Database Benchmarks Lie (If You Let Them)
exasol.comThis got me curious about our Exasol environment, which we've been running since 2016 at Piedmont Healthcare. We average 2 million queries per day (DDL/DML/DQL). Our query failure rate is ~0.1%. Only 7% of those failures were due to hitting resource limits. The rest were SQL issues: constraint errors, data type issues, etc. Average connected users is ~400. Average concurrent queries is ~7 with a daily max average of ~78 concurrent queries. Avg query time across DQL statements is around 10 seconds, which is only that high due to some extreme outliers -- I have users that like to put 200k values in a WHERE clause IN statement, and Tableau sometimes likes to write gnarly SQL with LOD calcs and relationship models.
TPC-H benchmarks are what convinced us to purchase Exasol 10 years ago. Still happy with that decision! Congrats to the Exasol team on these results vs ClickHouse.
Very interesting. What are the bottlenecks you've faced with Exasol?
"200k values in a WHERE clause IN statement"? What is that column about?
Average concurrent query is ~7 in what time period?
As far as bottlenecks, I haven't really hit any in the 10 years we've been using it. Any bottleneck pain points are really user induced. We had some initial system instability during our upgrade from v7 to v8, which was a significant platform architecture change. Those issues have now been resolved. Exasol has pretty good support.
Regarding the 200k values in a where clause, we have some users that will do research across published data source in Tableau. They will copy account IDs from one report and paste them into a filter in another. Our connections from Tableau to Exasol are live. Tableau doesn't have great guardrails on the SQL that gets issued to the database.
The concurrent query comes from a daily statistics table in Exasol. There is an average and max concurrency measure aggregated per day. I averaged the last 30 days. Exasol doesn't really explain their sampling methodology in their documentation: https://docs.exasol.com/db/latest/sql_references/system_tabl...
When I search for "high performance analytical database" in Bing, Ai summarized results are ClickHouse, Apache Druid, Singlestore, Couchbase, and Apache Pinot are considered among the best databases for real-time analytics due to their low query latency and high performance.

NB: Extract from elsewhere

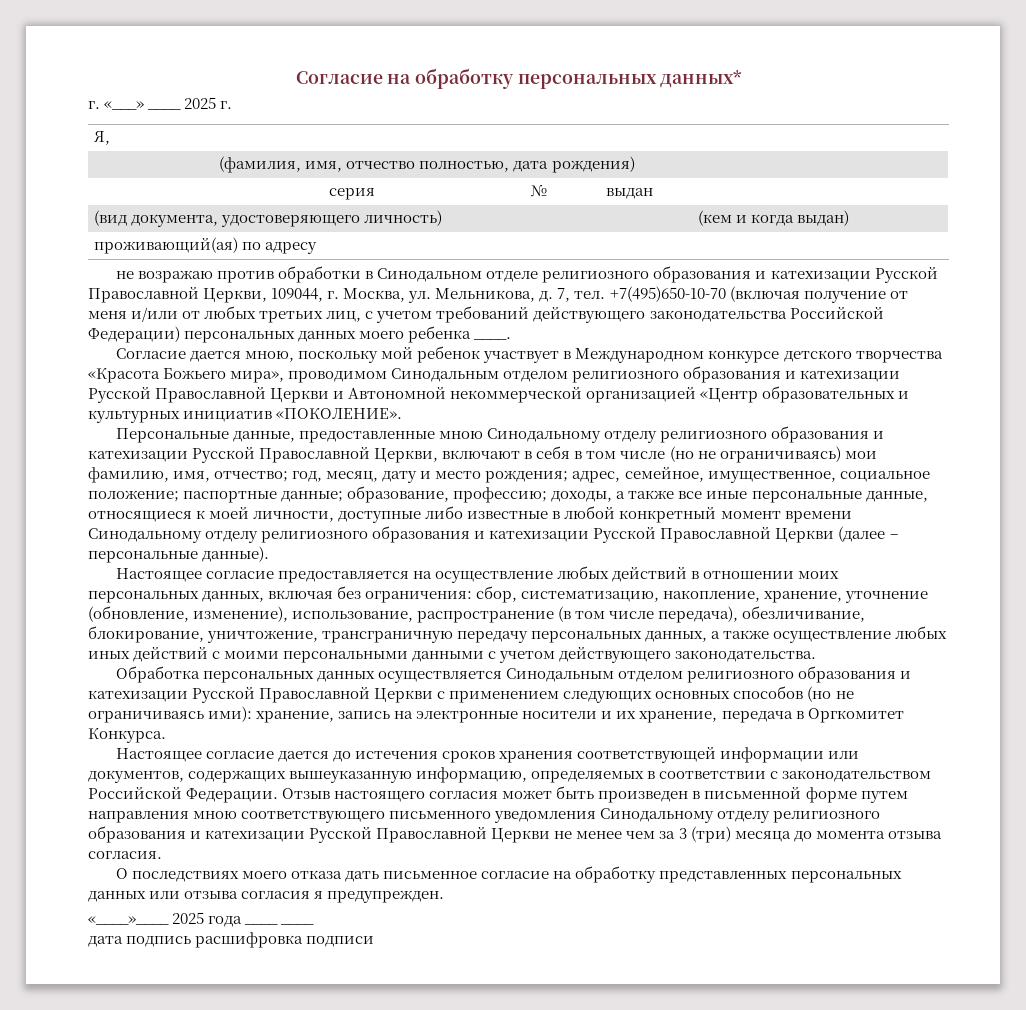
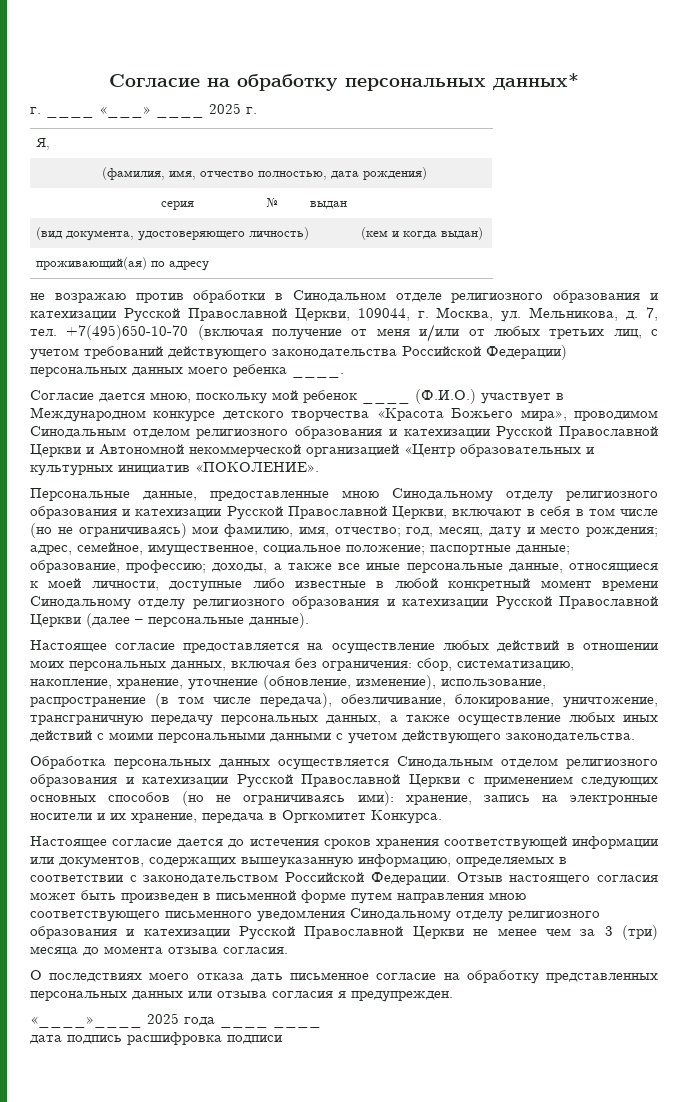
(100, 105) none -> [46,114,94,118] ____
(481, 354) none -> [362,389,476,404] ____ (Ф.И.О.)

In Google, Ai summarized results are ClickHouse, StarRocks, Snowflake, and Google BigQuery.
Clickhouse is there in both of them and Exasol is not mentioned. If these claims were relevant, why is it not in the limelight?
Clickhouse is known to ingest and analyze massive volumes of time-series data in real-time. How good is Exasol for this use case?
In case you have a single table with time-series data, then Clickhouse will perform typically better. It's very much optimized for this type of use cases. Once you are joining tables and having more advanced analytics, than Exasol will easily outperform it.
Exasol has been performance leader for more than 15 years in the market, as you can see in the official TPC-H publications, but has not gotten the broader market attention yet. We are trying to change that now and have recently been more active in the developer communities. We also just launched a completely free Exasol Personal edition that can be used for production use cases.
This is the article I wish existed when we were evaluating platforms. "Reliability under realistic conditions is the first scalability constraint". Speed means nothing if queries don't finish.
Traditional database benchmarks focus on throughput and latency – how many queries per second can be processed, how execution time changes as hardware resources increase. This benchmark revealed something different: reliability under realistic conditions is the first scalability constraint.
From my experience, planning is often the first headache I have to deal with (join order, hash sizing, operator choice), before concurrency and memory even come into play.
You mean the "execution plan" for your queries? Ideally, those types of decisions are automatically done by the database.
ideally? yes. in practice? big nope.
How you actually interpret what you're seeing here? does it look like more like optimizer fragility (plans that assume ideal memory conditions) or more like runtime memory management limits (good plans, but no adaptive behavior under pressure)?
I think the issue in the tests was the lack of a proper resource management of Clickhouse that led to queries failing under pressure. Although I have to admit that the level of pressure was minimal. Just a few concurrent users shouldn't be considered pressure. Also, having far more RAM than the whole database size means very little pressure. And the schema model is quite simple, just two fact tables and a few dimension tables.
Any database should be able to handle 100 concurrent queries robustly, even if this means to slow down the execution of queries.